Here we look at two Canada-based utility giants to evaluate which is a better value buy at the current price. Utility stocks are generally considered recession-proof and a safe bet in a downturn.
Fortis
Fortis (TSX:FTS)(NYSE:FTS) is an electric and gas utility holding company valued at $18 billion. The stock is currently trading at $41.6, which is 2.8% below its 52-week high. In the last 12 months, Fortis has returned 27.6%, easily outperforming the S&P 500 Index, which is up 9.3% since October 2018.
Fortis is expected to grow sales by 6.5% to $8.93 billion in 2019 and by 5.1% to $9.4 billion in 2020. The stock is valued at 2 times forward sales. Analysts also expect the company’s earnings to rise 2.4% in 2019, 8.2% in 2020, and by an annual rate of 5.5% in the next five years.
Comparatively, Fortis stock is trading at a forward price-to-earnings (P/E) multiple of 19.6 which looks like the stock is overvalued even after accounting for its forward dividend yield of 3.5%. In the last 12 months, Fortis’ return on assets stood at 2.9% while the return to equity was 9.6%.
In 2018, interest payments amounted to $1.02 billion for Fortis. At the end of the second quarter of 2019, Fortis had an operating cash flow balance of $2.5 billion while debt stood at $23.5 billion, indicating enough reserves for debt repayment.
The company has a dividend payout ratio of 48.6% which allows enough room to increase interest payments and increases in capital expenditure. It ended the second quarter with a cash balance of $191 million.
Emera Inc.
Emera (TSX:EMA) is an energy and services company that invests in electricity generation, transmission & distribution, gas transmission, and other utility services.
Emera is valued at $13.25 billion. The stock is currently trading at $55.8 which is 5% below its 52-week high. In the last 12 months, Emera has returned 41%.
Emera sales are expected to fall by 2.1% to $6.39 billion in 2019 and then grow 0.6% to $6.43 billion in 2020. The stock is valued at 2.1 times forward sales. Analysts also expect the company’s earnings to fall by 2.4% in 2019 and rise by 2.1% in 2020. Earnings might rise by an annual rate of 3.8% in the next five years.
Comparatively, Emera stock is trading at a forward P/E multiple of 19.5. The stock is overvalued even after accounting for its forward dividend yield of 4.4%. In the last 12 months, Emera’s return on assets stood at 3% while return to equity was 9.9%.

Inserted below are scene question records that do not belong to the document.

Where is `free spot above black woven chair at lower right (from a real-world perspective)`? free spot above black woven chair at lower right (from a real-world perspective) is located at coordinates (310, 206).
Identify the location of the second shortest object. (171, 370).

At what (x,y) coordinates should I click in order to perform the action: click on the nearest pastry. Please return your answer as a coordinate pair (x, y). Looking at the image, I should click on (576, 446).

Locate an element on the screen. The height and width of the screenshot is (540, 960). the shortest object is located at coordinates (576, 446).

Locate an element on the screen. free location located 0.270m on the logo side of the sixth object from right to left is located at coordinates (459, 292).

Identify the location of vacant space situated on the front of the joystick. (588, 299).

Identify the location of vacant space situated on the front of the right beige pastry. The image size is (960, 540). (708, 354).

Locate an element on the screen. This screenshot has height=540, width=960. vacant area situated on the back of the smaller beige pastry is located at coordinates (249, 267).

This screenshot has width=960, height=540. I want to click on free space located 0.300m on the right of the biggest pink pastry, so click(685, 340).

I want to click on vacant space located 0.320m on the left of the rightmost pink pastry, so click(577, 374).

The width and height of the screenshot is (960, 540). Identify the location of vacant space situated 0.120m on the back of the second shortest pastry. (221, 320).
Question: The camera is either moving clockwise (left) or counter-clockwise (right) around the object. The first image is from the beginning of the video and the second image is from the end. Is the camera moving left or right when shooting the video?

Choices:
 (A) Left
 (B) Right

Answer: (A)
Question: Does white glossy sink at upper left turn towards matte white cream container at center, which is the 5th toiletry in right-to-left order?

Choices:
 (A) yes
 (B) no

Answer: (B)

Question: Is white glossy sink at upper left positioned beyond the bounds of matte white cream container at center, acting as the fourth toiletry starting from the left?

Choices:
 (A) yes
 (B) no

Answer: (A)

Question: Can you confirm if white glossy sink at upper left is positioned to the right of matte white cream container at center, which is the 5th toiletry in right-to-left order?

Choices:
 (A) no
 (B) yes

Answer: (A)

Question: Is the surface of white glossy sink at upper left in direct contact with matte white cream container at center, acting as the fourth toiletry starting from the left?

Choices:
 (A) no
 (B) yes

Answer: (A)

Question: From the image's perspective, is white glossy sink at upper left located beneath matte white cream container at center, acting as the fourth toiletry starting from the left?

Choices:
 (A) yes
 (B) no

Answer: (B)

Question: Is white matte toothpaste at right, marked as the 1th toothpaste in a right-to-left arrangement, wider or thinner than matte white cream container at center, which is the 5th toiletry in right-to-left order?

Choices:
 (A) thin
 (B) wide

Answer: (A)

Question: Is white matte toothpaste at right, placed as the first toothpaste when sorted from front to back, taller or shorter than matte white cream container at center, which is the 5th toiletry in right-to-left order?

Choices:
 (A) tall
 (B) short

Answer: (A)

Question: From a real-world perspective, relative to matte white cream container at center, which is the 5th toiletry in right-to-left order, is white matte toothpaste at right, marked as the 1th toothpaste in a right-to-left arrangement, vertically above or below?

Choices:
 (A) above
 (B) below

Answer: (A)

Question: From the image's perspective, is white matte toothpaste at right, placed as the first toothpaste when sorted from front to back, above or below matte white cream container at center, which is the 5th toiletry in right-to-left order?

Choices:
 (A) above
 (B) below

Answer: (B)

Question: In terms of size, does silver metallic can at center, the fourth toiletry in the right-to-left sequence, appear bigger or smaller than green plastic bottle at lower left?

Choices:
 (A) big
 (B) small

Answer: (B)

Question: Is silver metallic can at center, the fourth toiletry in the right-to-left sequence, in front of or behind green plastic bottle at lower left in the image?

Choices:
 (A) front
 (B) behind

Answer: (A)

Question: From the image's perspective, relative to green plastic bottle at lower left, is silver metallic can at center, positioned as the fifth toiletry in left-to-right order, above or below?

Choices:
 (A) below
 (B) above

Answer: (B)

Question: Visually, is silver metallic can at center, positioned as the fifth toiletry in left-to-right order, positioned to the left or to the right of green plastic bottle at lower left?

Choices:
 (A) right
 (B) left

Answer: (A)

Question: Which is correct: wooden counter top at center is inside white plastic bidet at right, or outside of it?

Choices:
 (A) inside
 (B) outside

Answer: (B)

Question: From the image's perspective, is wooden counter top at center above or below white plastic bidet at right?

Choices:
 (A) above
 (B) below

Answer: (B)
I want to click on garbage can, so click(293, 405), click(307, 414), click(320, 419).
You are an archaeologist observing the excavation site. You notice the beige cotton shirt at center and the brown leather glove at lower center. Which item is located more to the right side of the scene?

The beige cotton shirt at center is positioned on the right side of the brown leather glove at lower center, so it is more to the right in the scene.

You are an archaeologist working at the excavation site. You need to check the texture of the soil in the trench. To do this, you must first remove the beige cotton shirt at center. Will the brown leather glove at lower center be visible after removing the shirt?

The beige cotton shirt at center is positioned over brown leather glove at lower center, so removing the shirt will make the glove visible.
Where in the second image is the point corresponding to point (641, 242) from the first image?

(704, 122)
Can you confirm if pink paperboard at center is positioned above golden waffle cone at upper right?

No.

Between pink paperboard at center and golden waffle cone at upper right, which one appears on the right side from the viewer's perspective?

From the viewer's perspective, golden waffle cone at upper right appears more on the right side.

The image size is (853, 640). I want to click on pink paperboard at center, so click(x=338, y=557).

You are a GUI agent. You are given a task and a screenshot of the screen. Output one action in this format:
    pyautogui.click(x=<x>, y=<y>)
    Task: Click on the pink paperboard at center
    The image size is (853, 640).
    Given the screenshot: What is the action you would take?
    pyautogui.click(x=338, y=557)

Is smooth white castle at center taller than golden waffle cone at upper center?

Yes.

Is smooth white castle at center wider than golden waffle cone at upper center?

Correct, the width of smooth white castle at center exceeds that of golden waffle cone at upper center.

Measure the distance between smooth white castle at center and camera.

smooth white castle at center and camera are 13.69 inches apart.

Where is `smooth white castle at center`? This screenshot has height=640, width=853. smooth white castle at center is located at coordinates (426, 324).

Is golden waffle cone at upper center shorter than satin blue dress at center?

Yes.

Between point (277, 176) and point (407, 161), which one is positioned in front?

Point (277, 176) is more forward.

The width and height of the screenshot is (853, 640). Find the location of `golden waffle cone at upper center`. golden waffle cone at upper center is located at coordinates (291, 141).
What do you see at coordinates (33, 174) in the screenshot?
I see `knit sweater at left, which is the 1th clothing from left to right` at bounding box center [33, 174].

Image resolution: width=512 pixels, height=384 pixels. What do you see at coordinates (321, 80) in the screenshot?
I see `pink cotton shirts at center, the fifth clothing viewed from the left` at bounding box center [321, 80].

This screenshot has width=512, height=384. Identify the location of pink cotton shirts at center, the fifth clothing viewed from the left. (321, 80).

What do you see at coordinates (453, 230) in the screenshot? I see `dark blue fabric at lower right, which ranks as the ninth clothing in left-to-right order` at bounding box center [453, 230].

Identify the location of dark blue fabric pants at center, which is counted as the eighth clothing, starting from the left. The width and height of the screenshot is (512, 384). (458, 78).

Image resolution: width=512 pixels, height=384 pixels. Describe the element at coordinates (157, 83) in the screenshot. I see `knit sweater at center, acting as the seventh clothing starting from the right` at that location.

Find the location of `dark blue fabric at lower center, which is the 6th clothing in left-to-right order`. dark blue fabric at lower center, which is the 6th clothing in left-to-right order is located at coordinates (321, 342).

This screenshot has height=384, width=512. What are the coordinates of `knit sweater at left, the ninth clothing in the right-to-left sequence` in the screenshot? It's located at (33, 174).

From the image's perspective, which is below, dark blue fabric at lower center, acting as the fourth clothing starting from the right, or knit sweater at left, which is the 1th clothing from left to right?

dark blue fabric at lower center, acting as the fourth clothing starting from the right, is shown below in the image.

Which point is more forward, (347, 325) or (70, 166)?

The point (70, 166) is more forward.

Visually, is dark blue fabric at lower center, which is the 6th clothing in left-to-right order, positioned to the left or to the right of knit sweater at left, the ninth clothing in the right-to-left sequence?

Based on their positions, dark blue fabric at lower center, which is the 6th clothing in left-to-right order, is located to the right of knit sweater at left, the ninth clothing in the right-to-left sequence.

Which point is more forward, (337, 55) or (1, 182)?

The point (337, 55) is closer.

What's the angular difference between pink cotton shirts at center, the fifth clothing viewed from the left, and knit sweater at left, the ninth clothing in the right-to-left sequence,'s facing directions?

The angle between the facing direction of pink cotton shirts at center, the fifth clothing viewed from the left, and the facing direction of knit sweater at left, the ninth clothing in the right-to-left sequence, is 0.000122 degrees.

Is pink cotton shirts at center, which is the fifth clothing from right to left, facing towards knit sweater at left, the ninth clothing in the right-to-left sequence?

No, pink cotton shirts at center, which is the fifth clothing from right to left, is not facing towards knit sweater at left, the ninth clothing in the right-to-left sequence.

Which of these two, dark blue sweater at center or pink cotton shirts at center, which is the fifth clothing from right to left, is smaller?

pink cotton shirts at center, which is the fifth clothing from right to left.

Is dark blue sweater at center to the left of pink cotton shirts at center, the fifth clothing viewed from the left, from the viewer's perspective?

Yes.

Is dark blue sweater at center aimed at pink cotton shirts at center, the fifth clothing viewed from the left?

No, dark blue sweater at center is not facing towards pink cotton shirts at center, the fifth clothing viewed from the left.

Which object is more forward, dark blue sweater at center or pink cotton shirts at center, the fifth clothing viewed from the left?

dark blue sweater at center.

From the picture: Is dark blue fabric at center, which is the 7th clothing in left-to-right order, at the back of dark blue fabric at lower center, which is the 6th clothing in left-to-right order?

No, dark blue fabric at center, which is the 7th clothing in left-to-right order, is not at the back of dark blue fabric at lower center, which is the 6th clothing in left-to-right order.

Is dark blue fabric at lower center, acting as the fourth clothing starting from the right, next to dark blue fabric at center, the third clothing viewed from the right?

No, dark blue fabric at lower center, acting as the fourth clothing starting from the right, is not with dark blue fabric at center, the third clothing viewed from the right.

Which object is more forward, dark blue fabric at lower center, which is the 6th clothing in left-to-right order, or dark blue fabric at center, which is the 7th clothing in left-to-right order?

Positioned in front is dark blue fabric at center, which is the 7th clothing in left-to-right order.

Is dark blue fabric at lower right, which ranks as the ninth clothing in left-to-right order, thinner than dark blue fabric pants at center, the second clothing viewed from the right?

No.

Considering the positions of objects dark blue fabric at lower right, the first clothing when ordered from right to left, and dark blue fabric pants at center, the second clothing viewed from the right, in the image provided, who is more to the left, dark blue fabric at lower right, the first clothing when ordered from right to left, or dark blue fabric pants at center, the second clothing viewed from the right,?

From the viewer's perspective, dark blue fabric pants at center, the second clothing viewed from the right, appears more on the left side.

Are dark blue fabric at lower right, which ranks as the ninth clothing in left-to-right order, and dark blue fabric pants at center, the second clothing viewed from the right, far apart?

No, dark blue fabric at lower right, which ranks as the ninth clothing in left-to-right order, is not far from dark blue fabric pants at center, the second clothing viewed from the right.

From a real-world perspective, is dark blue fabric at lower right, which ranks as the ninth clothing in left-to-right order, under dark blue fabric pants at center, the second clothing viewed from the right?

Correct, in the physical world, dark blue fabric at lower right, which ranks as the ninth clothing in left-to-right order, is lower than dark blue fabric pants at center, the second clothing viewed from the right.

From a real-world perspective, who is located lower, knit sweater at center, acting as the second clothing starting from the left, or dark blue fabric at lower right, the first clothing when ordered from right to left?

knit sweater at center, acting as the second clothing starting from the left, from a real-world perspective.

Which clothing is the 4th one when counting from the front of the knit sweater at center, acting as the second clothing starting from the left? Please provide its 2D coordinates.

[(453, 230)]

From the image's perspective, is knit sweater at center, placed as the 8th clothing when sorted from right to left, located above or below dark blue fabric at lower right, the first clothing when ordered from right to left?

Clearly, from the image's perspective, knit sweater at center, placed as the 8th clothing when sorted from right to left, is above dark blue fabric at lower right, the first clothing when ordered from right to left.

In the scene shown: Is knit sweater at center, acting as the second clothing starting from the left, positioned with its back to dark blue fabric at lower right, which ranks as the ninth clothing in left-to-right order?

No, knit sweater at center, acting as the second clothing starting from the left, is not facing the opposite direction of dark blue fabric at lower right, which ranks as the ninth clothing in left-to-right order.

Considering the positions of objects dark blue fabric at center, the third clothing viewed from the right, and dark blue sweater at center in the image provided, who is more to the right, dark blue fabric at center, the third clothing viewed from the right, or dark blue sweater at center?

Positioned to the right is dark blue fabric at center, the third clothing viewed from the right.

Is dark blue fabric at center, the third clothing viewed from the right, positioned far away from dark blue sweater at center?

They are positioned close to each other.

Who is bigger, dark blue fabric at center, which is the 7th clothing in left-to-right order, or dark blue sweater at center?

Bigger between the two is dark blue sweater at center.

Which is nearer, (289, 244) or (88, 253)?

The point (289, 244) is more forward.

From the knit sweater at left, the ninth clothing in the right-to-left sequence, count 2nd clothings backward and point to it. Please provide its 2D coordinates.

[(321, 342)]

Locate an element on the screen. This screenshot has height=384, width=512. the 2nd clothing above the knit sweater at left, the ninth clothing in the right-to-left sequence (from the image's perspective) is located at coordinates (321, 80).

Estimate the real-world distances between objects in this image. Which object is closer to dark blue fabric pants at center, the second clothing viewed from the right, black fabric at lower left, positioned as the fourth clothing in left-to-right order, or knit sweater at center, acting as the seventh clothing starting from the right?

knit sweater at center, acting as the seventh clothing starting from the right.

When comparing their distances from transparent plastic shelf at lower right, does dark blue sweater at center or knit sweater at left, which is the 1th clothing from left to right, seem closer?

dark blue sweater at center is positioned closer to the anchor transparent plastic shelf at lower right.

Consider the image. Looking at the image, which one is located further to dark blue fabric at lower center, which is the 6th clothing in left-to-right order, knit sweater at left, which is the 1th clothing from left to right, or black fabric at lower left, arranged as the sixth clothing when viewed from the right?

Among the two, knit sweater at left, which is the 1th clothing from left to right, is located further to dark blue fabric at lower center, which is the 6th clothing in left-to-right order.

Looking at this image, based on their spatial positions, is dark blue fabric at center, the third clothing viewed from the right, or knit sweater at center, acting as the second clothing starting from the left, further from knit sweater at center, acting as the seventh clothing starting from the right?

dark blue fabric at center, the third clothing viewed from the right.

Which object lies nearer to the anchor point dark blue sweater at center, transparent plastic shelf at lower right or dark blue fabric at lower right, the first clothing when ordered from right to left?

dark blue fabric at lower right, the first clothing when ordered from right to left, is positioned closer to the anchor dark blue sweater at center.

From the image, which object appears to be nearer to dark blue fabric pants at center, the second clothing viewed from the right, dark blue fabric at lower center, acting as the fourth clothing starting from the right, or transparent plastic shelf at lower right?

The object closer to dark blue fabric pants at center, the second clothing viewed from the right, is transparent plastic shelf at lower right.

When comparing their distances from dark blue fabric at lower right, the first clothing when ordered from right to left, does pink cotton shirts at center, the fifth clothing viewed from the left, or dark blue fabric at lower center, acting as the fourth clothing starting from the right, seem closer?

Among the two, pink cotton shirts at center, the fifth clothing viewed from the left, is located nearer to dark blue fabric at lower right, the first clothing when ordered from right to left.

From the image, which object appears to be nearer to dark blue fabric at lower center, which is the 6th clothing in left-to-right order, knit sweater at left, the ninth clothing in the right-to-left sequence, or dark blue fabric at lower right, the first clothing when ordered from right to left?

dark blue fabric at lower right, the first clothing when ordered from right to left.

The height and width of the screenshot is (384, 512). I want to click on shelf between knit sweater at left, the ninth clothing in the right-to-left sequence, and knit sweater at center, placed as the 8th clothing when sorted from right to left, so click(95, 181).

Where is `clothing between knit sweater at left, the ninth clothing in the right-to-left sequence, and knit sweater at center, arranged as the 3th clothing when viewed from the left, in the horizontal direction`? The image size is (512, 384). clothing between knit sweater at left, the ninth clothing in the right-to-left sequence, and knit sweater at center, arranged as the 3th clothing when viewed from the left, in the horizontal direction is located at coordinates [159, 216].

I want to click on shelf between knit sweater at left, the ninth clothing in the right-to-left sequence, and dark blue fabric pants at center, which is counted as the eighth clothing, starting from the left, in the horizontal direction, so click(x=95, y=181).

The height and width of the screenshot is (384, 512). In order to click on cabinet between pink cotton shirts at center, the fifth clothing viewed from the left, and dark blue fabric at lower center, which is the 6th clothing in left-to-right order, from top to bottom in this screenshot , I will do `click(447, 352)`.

At the end of the second quarter of 2019, Emera had an operating cash flow balance of $1.63 billion while debt stood at $15.26 billion.
The company has a dividend payout ratio of 72% allowing it some room to increase dividends or pay back debt. It ended the second quarter with a cash balance of $333 million.
Fortis and Emera are trading at similar multiples. However, the higher estimated bottom-line growth for Fortis makes it more attractive for investors. Analysts expect Fortis stock to gain 23% in the next 12 months while Emera is trading at a discount of 4% to average target estimates.